**Work request:** When the data below is printed, every line must match exactly and the images must be absent.

**Source data:**
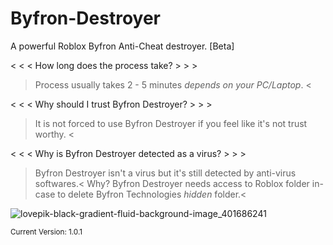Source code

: # Byfron-Destroyer
A powerful Roblox Byfron Anti-Cheat destroyer. [Beta]

< < < How long does the process take? > > >
> Process usually takes 2 - 5 minutes *depends on your PC/Laptop*. <

< < < Why should I trust Byfron Destroyer? > > >
> It is not forced to use Byfron Destroyer if you feel like it's not trust worthy. <

< < < Why is Byfron Destroyer detected as a virus? > > >
> Byfron Destroyer isn't a virus but it's still detected by anti-virus softwares.<
> Why? Byfron Destroyer needs access to Roblox folder in-case to delete Byfron Technologies *hidden* folder.<

![lovepik-black-gradient-fluid-background-image_401686241](https://github.com/l3qso/Byfron-Destroyer/assets/129872317/ea01f9e6-efc5-4218-a7b8-804a0f3a8770)

<sub>Current Version: 1.0.1</sub>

**Task solution:**
Source code

: # Byfron-Destroyer
A powerful Roblox Byfron Anti-Cheat destroyer. [Beta]

< < < How long does the process take? > > >
> Process usually takes 2 - 5 minutes *depends on your PC/Laptop*. <

< < < Why should I trust Byfron Destroyer? > > >
> It is not forced to use Byfron Destroyer if you feel like it's not trust worthy. <

< < < Why is Byfron Destroyer detected as a virus? > > >
> Byfron Destroyer isn't a virus but it's still detected by anti-virus softwares.<
> Why? Byfron Destroyer needs access to Roblox folder in-case to delete Byfron Technologies *hidden* folder.<

![lovepik-black-gradient-fluid-background-image_401686241](https://github.com/l3qso/Byfron-Destroyer/assets/129872317/ea01f9e6-efc5-4218-a7b8-804a0f3a8770)

<sub>Current Version: 1.0.1</sub>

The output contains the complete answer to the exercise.